Pamplona: El futuro de la estatua de Hemingway

Mientras remuevo y deshago el corazón de espuma que corona mi cuarto café del día se me hace inevitable pensar en las banderas de Navarra y España que lucen en el balcón de la sede del PP en Pamplona, sobre un almacén de Mango Man del que es imagen Adrien Brody (y sorprendentemente no Pablo Casado), magnífico actor que interpretara a Dalí en una de las mejores películas de Woody Allen, Midnight in Paris. Estoy seguro de que el genio de Figueres también se hubiera sonado los mocos en cualquiera de los trapos antes mencionados, incluido en cualquiera de los paños de la multinacional catalana. Él sí con alguna especie de fin creativo o artístico que no terminé de encontrar en la tan comentada actuación de Dani Mateos, presunto humorista.

En una de las esquinas de la recogida Plaza del Ayuntamiento se venden productos de Salamanca. Lo hacen dos camareras de inequívocos orígenes navarros que, mientras decido qué vianda servirme, comentan una de sus muchas tradiciones. Después del varapalo que supuso ver uno de los laterales de la Plaza Mayor de Churriguera manchada de café, uno siente que ha empatado el partido al ver la grasa del cerdo de las dehesas acompañando los mediodías de la capital carlista.

Datos de entrada:
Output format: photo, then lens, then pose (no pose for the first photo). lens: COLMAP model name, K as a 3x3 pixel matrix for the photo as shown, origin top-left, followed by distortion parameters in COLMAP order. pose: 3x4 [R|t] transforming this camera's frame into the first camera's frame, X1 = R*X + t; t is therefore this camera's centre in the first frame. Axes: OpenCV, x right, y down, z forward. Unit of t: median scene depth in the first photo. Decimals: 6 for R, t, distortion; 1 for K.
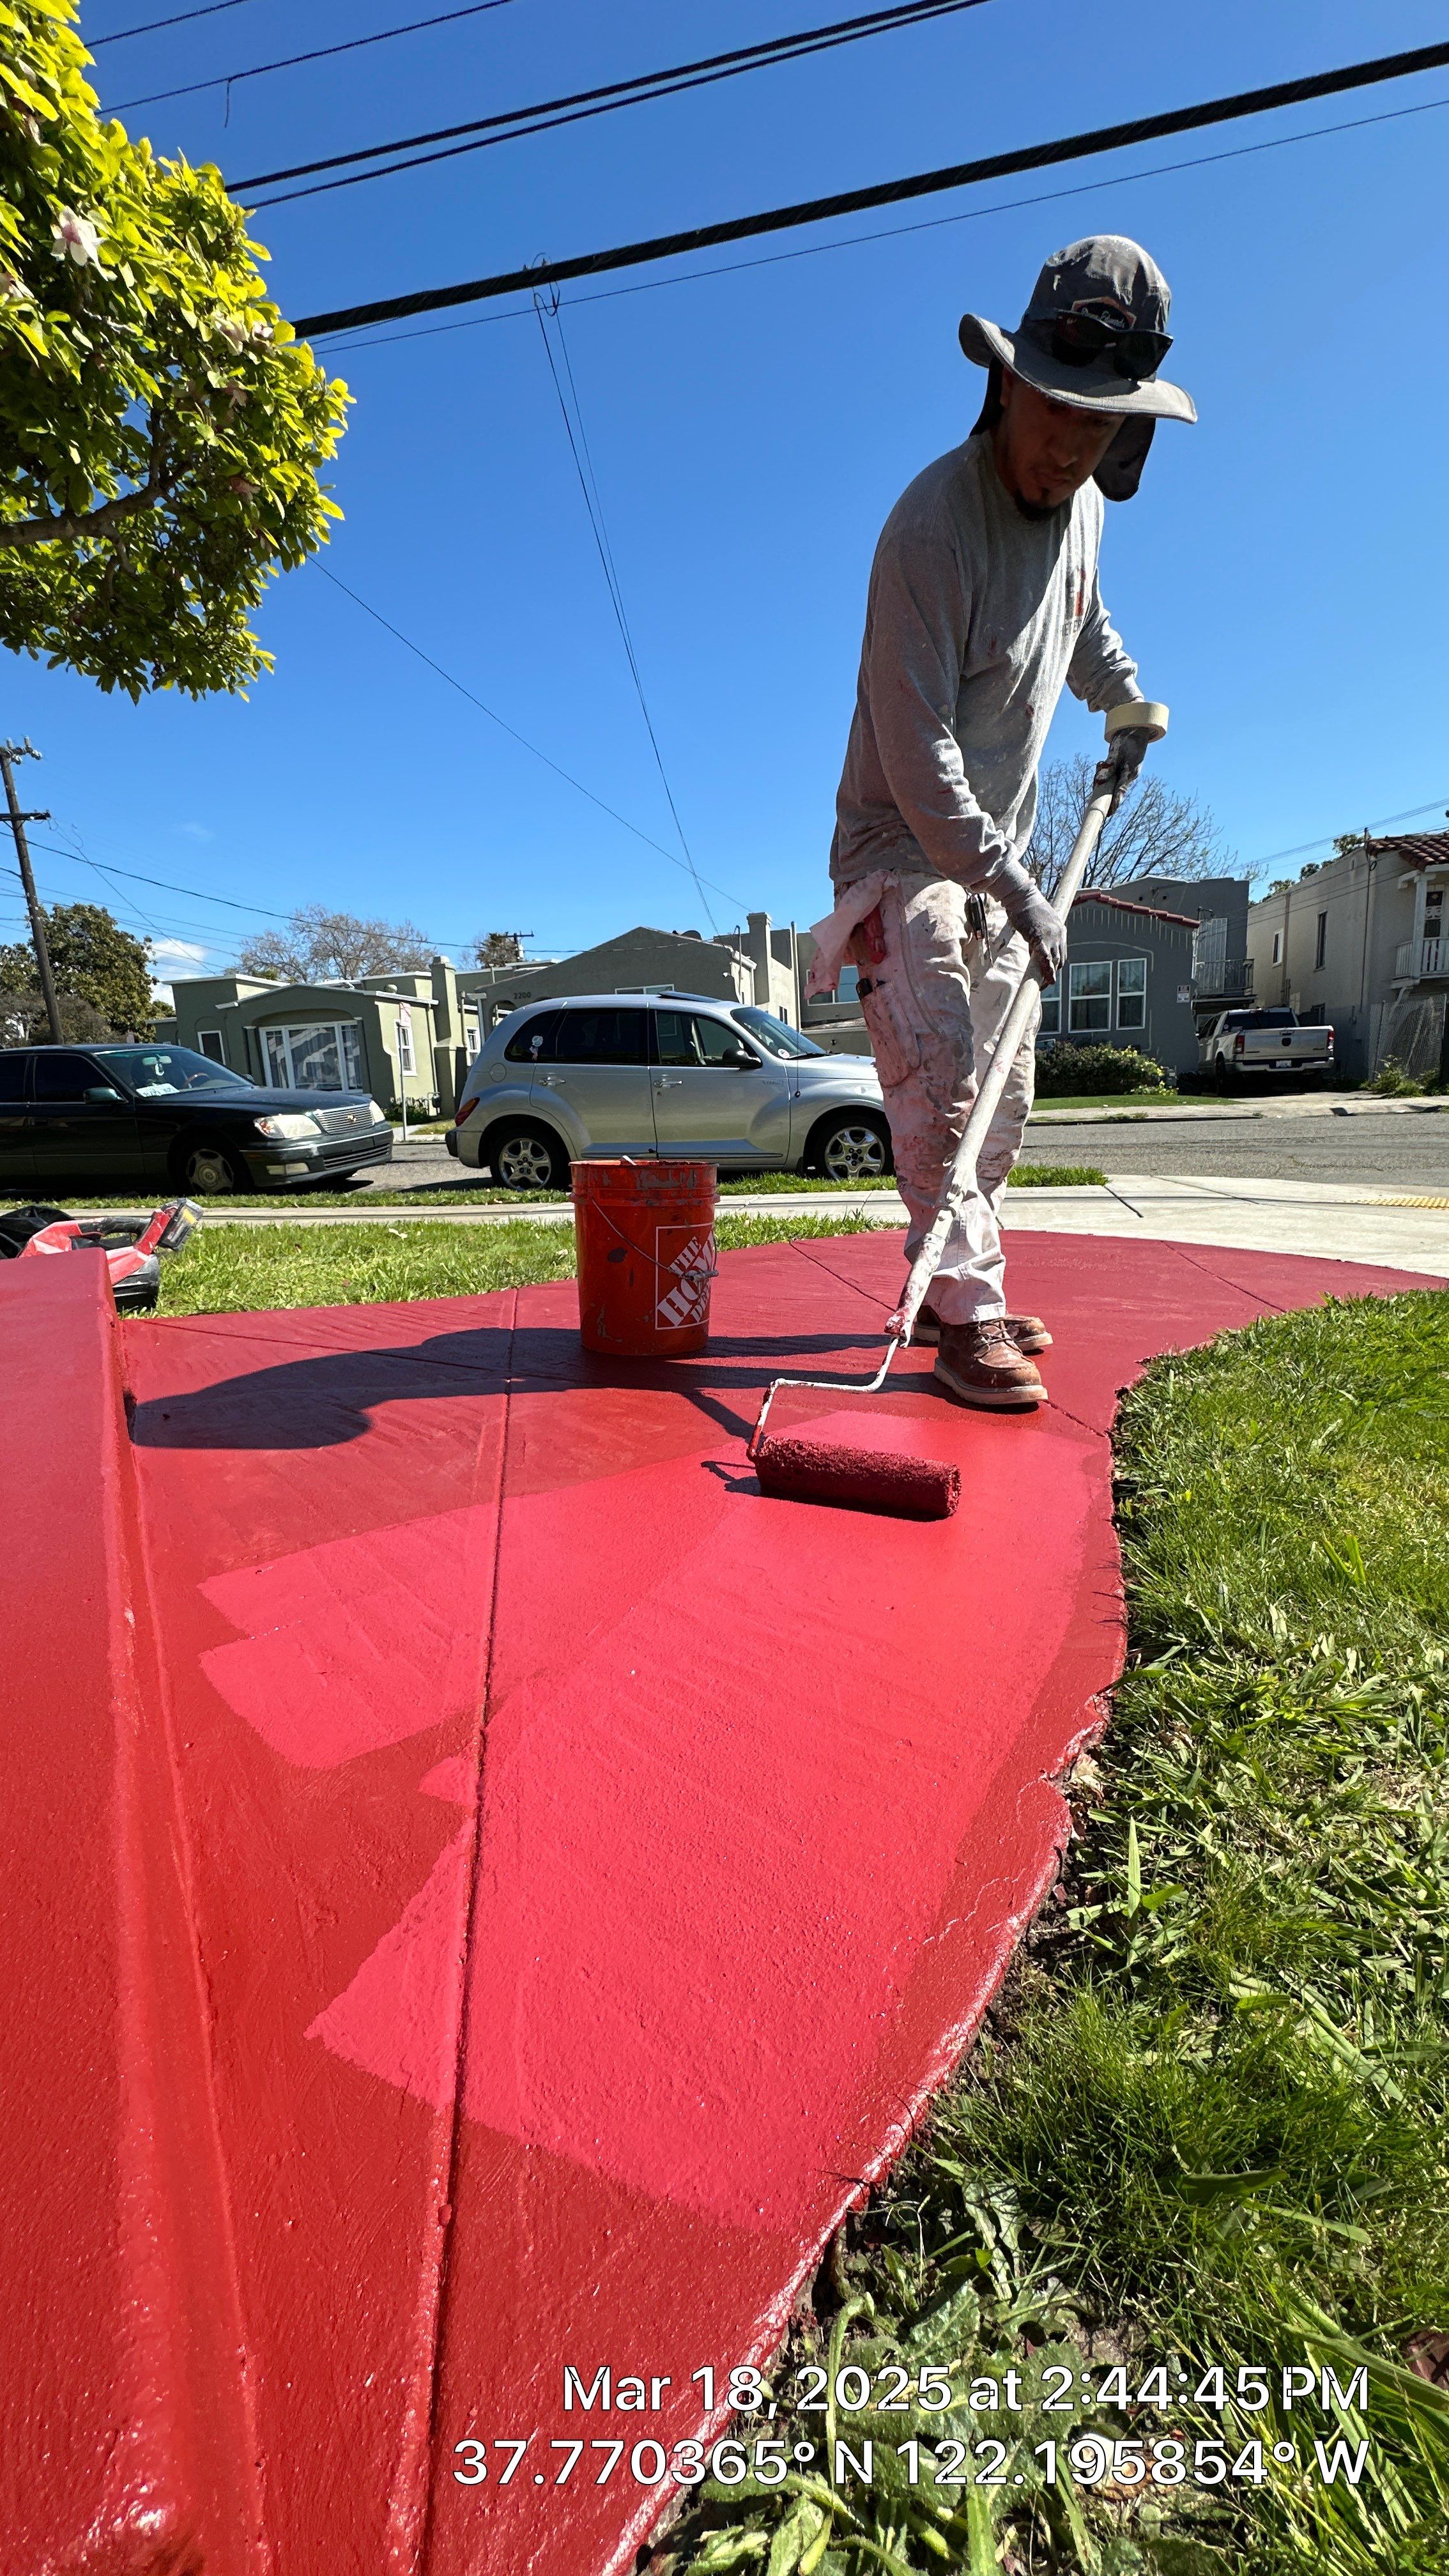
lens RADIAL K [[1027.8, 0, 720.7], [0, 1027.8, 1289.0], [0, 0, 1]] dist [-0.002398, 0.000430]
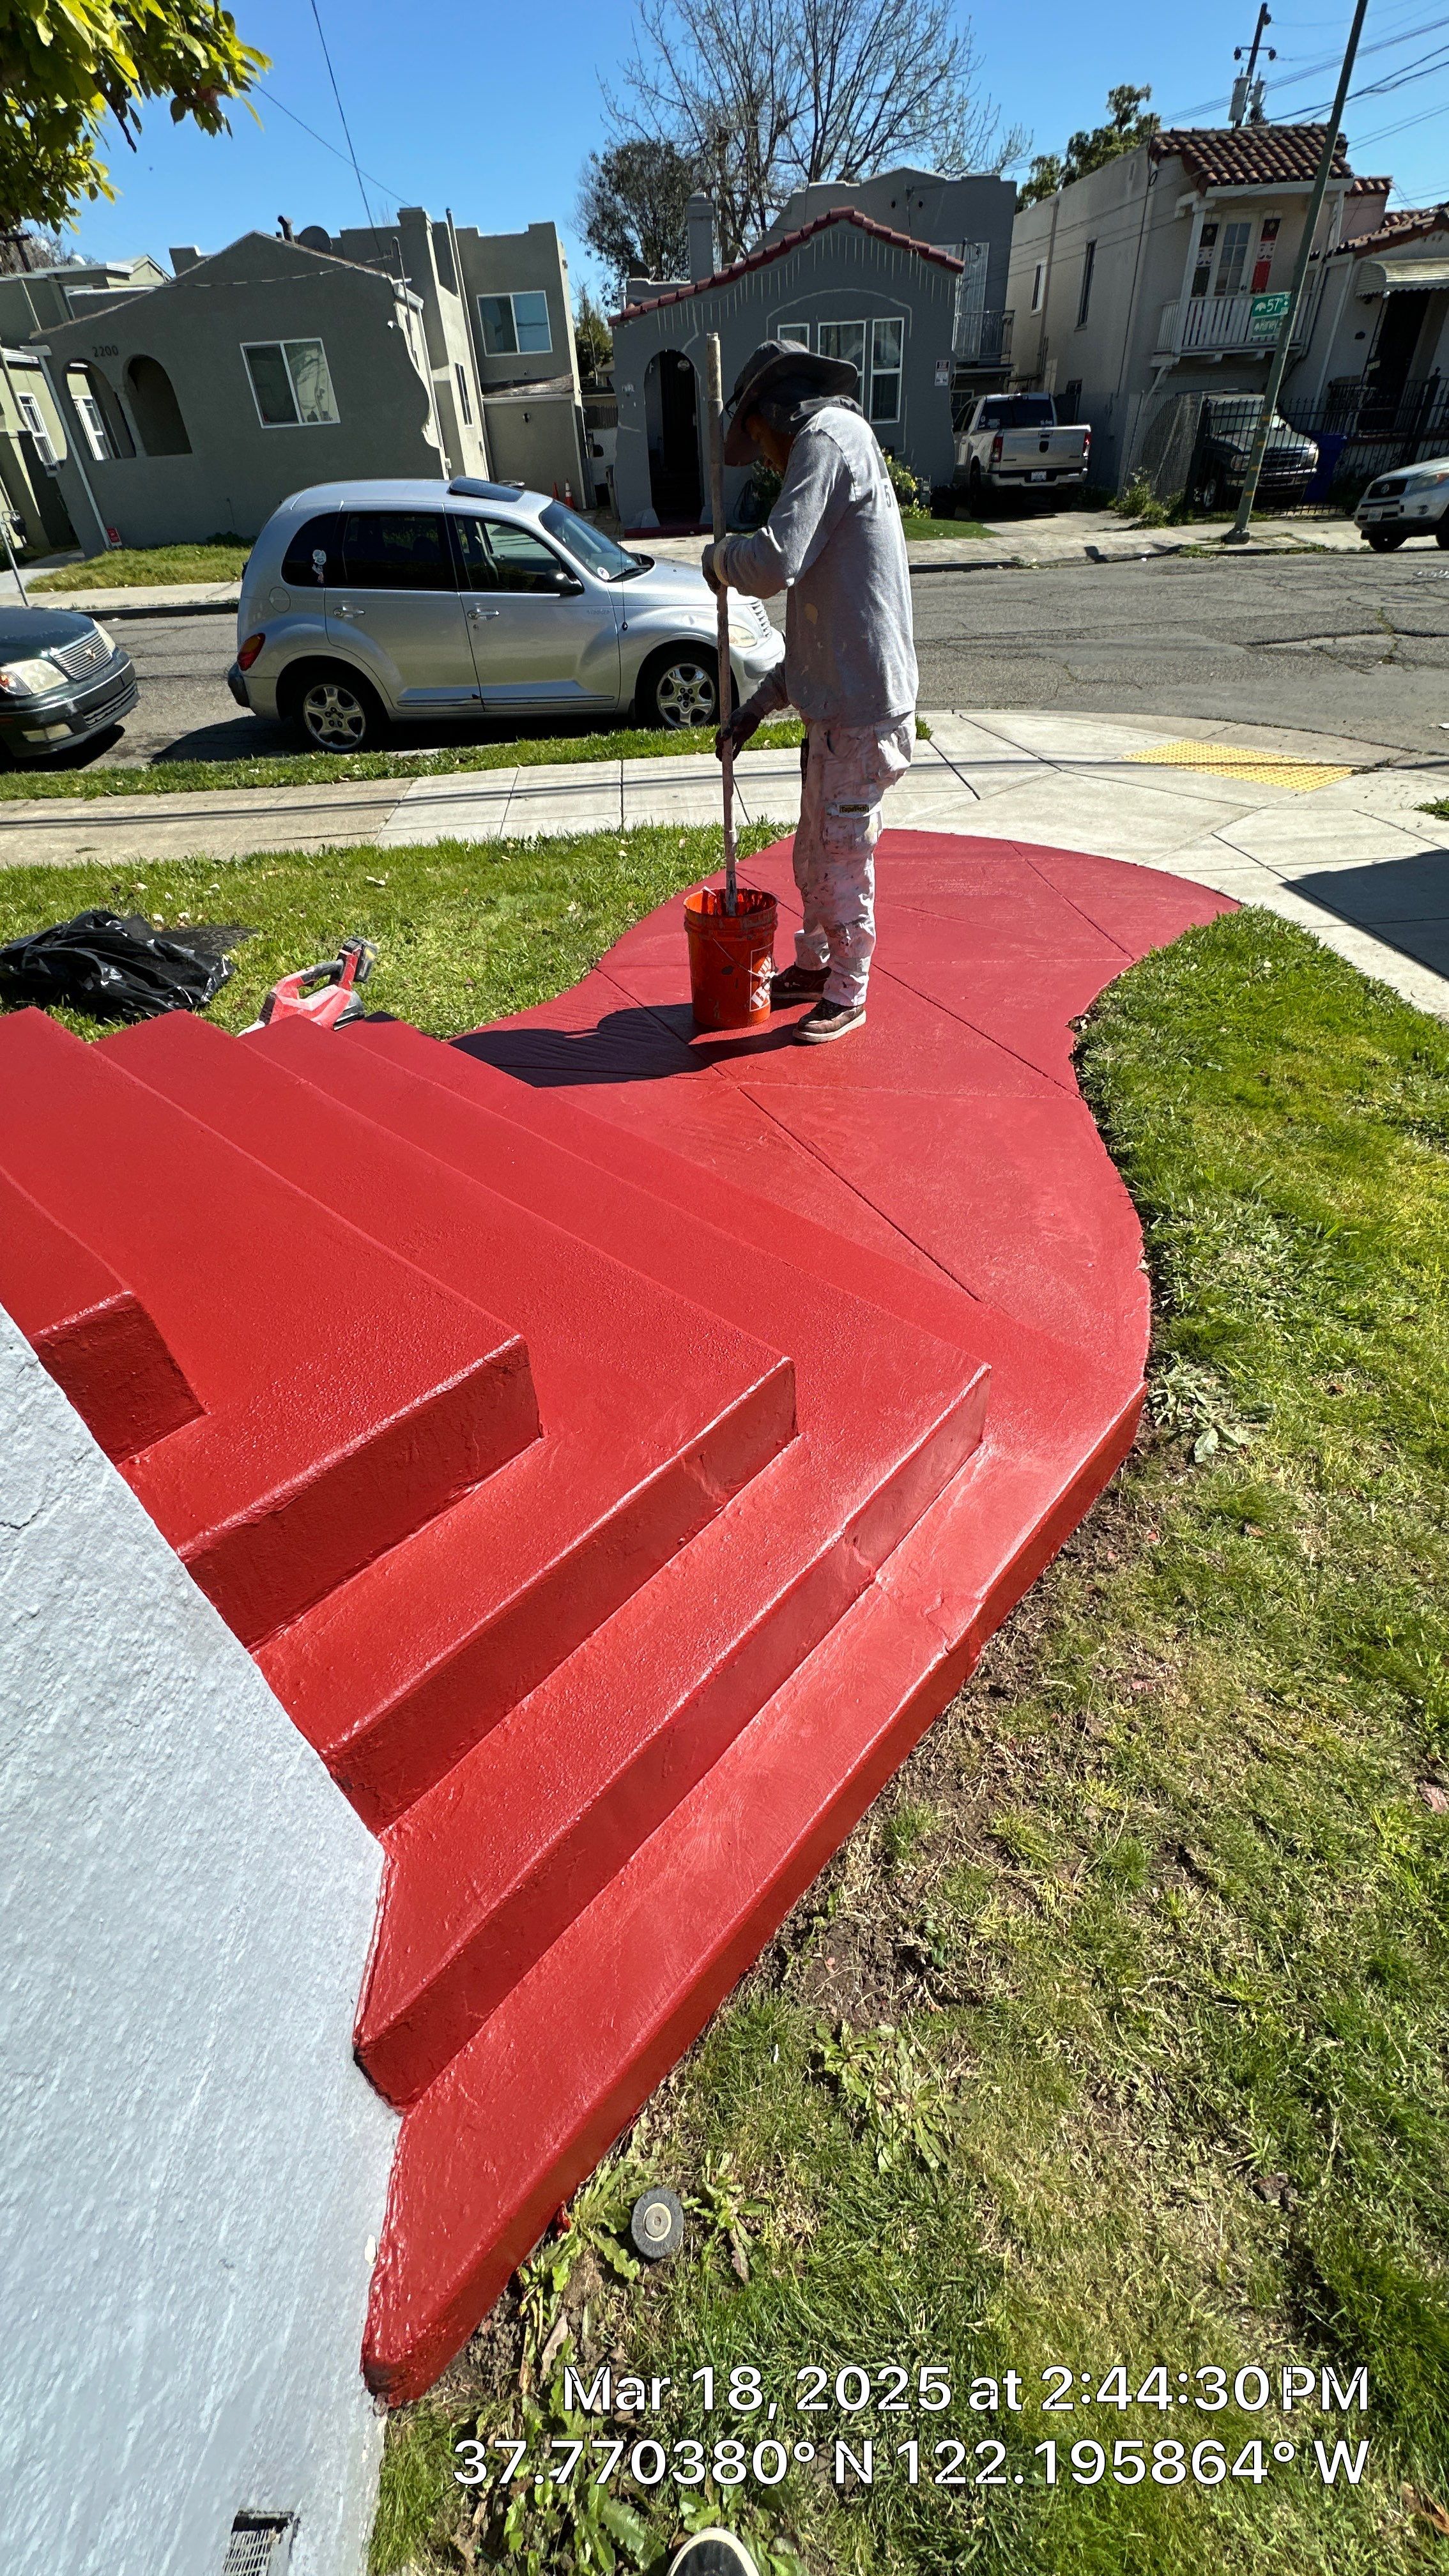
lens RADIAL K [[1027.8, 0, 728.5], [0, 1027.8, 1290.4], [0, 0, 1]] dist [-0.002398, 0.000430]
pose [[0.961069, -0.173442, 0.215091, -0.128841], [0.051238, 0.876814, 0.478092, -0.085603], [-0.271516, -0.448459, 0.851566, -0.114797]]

Instrucción de trabajo 1: Devuelve del texto sobre Pamplona y la estatua de Hemingway todo lo que va desde "Mientras remuevo y" hasta "Mateos, presunto humorista.", sin cambiar nada.
Instrucción de trabajo 2: Escribe la parte siguiente del texto sobre Pamplona y la estatua de Hemingway, empezando justo después de su última oración.

Respuesta 1:
Mientras remuevo y deshago el corazón de espuma que corona mi cuarto café del día se me hace inevitable pensar en las banderas de Navarra y España que lucen en el balcón de la sede del PP en Pamplona, sobre un almacén de Mango Man del que es imagen Adrien Brody (y sorprendentemente no Pablo Casado), magnífico actor que interpretara a Dalí en una de las mejores películas de Woody Allen, Midnight in Paris. Estoy seguro de que el genio de Figueres también se hubiera sonado los mocos en cualquiera de los trapos antes mencionados, incluido en cualquiera de los paños de la multinacional catalana. Él sí con alguna especie de fin creativo o artístico que no terminé de encontrar en la tan comentada actuación de Dani Mateos, presunto humorista.

Respuesta 2:
Creo que la estatua de Hemingway no durará mucho alrededor del coso pamplonica, bien por demolición de este (los encierros del futuro consistirán en un desfile de moda en el que los toros vestirán sus mejores galas, hechas a mano por sus dueños), bien porque se descontextualicen sus textos y se censure su excesiva carga de testosterona, los nocturnos instintos cinegéticos de sus personajes, “claramente autobiográficos”, machistas, rancios. Por el momento, sus pies, en moderado declive, sirven para que sus compatriotas duerman las noches de borrachera durante los sanfermines. Ellos, junto con el alcohol y la jauría humana que se organiza en torno a él, serán los últimos supervivientes de esta tradición bajomedieval –los historiadores del futuro, igual de egocéntricos que los de ahora, reescribirán los períodos históricos y dirán que cuatro artistas italianos, tres iluminados franceses o unos cuantos descubrimientos científicos o geográficos no son suficientes para dar por finalizado el período de oscuridad: es posible que en unos años se escriba y se lea tanto como en la época anterior a la imprenta–.

A Pamplona la sobrevivirán Sancho y Carlos III, los fueros y las banderas independentistas y tres o cuatro sucursales cerradas, a las que no se les encontrará un nuevo uso, como excusa para hablar de aquel invento que permitió el intercambio comercial, base de la guerra y la paz entre los pueblos, de la convivencia y la depuración de los menos hábiles para atesorarlo, también de unos cuantos hombres buenos. Puede que también el puesto de la ONCE, al que acuden dos argentinos que saludan con entusiasmo: “Hola qué tal, cómo estás, nos la vamos a jugar por el cuatro”.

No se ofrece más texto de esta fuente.